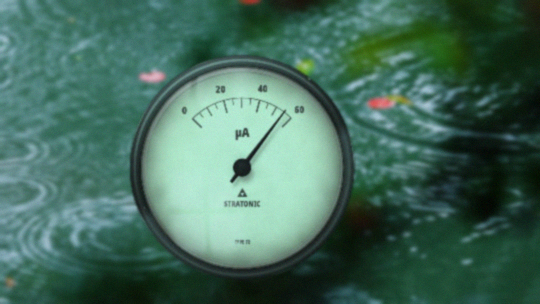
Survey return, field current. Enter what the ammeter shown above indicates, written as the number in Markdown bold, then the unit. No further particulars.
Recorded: **55** µA
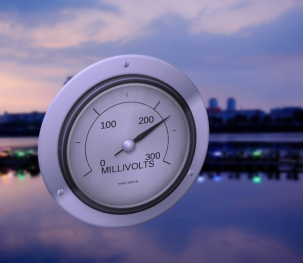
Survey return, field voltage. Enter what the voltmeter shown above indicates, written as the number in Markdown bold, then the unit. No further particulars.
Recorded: **225** mV
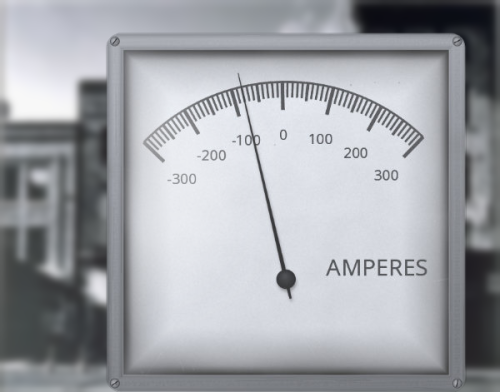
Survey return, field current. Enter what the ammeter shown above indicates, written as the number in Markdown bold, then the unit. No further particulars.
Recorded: **-80** A
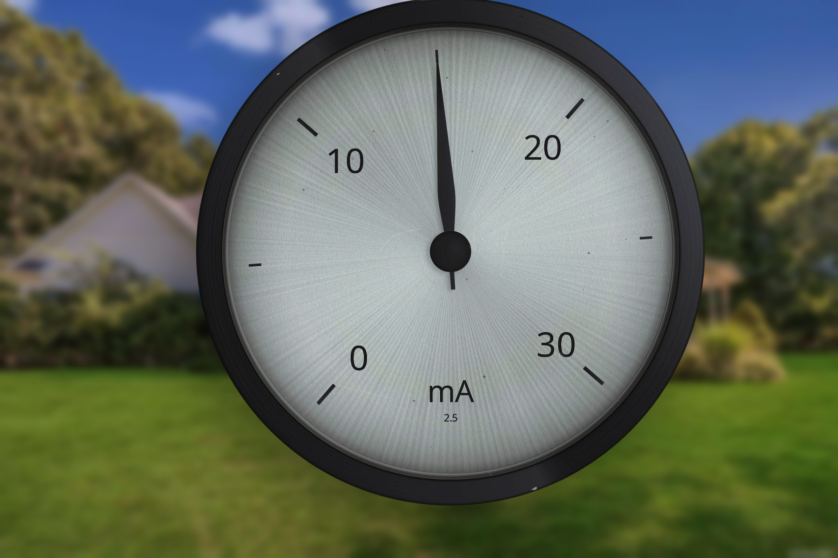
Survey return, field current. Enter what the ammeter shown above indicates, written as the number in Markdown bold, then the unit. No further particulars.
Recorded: **15** mA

==*==

▸ Work instruction: Could you give the listing above again with "Survey return" switched to "Meter report" throughout, everything else unchanged and the pictures left out?

▸ Exercise output:
Meter report, field current. Enter what the ammeter shown above indicates, written as the number in Markdown bold, then the unit. No further particulars.
Recorded: **55** µA
Meter report, field voltage. Enter what the voltmeter shown above indicates, written as the number in Markdown bold, then the unit. No further particulars.
Recorded: **225** mV
Meter report, field current. Enter what the ammeter shown above indicates, written as the number in Markdown bold, then the unit. No further particulars.
Recorded: **-80** A
Meter report, field current. Enter what the ammeter shown above indicates, written as the number in Markdown bold, then the unit. No further particulars.
Recorded: **15** mA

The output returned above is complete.